Temple University

Week 13: Reading, Question for Class, and In The News…

Reading: Dyrmose, M. (2013). Beating the IPS. SANS Institute InfoSec Reading Room.  The paper: describes how to build an intrusion protection system research laboratory, introduces four evasion techniques, and illustrates how to use three of them in various combinations to avoid detection by 1 open source and 5 commercial intrusion protection systems (IPSs) to execute a successful web-based information security exploit.  The techniques include: Obfuscation, Fragmentation (including overlapping, reassembly order, and timeout variants), and Protocol violations.  The article demonstrated that the simple one-exploit attacks were detected by most of the IPSs, but particular combinations could be formulated to bypass any one of them.

Question for the Class:  Did you know that: “99% of all successful attacks/breaches involve a vulnerability that is at least 1 year old”, and “ 90% of all breaches involve a vulnerability from 7 years or older”?  (From: http://www.coresecurity.com/videos/what-your-scanner-isnt-telling-you)

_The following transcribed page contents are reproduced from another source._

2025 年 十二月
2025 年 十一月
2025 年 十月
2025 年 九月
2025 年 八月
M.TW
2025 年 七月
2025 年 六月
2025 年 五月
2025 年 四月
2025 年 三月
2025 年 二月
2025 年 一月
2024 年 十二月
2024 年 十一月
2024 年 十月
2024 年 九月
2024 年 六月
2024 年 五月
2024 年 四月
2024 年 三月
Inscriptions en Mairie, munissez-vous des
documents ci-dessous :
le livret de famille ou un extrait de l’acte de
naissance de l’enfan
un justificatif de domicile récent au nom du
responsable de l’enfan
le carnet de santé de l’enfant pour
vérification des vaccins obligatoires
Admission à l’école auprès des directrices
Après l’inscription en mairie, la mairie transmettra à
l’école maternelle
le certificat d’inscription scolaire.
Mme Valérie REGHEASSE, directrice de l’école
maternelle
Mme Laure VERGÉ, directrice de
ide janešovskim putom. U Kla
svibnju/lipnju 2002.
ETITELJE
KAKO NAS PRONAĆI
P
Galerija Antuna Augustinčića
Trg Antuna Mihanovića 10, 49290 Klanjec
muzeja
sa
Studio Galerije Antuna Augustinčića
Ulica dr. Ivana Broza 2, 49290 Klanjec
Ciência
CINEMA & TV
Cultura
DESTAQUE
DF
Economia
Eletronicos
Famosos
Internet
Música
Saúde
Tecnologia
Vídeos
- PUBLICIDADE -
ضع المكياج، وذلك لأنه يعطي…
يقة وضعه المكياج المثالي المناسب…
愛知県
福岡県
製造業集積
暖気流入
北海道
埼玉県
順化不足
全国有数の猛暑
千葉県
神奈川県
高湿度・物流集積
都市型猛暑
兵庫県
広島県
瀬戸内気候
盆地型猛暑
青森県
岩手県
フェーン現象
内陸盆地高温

InTheNews: Shackelford, S.J. (2015-10-30) Another ‘Back to the Future’ Moment – 27 Years After the World’s First Cyber Attack.  Twenty-seven years ago (1988) a Cornell University grad student (Robert Morris) launched the first “Internet worm” from MIT. Meant to measure the size of the Internet, the worm morphed into a denial of service exploit copying itself onto many of the 60,000 computers connected to the Internet. The worm caused between $100,000 to $10 million in damages. Morris received 3 years of probation and a $10,050 fine,  and note as “the world’s first cyber attacker” prosecuted under the Computer Fraud and Abuse Act. He is now a tenured MIT professor and dot-com millionaire. Today, there are > 9 billion devices and >3 billion people online.  Positive outcomes traceable to Morris’ exploit include: Carnegie Mellon University’s Cyber Emergency Response Team (CERT), proactive cybersecurity best practices, and the NIST Cybersecurity Framework. The government of Australia reports success in preventing 85% of cyberattacks based on following 3 common sense techniques: (1) Only permitting pre-approved programs to operate on networks (i.e. application whitelisting), (2) regular patching of operating systems and applications, and (3) minimizing the number of people on the network with admin privileges.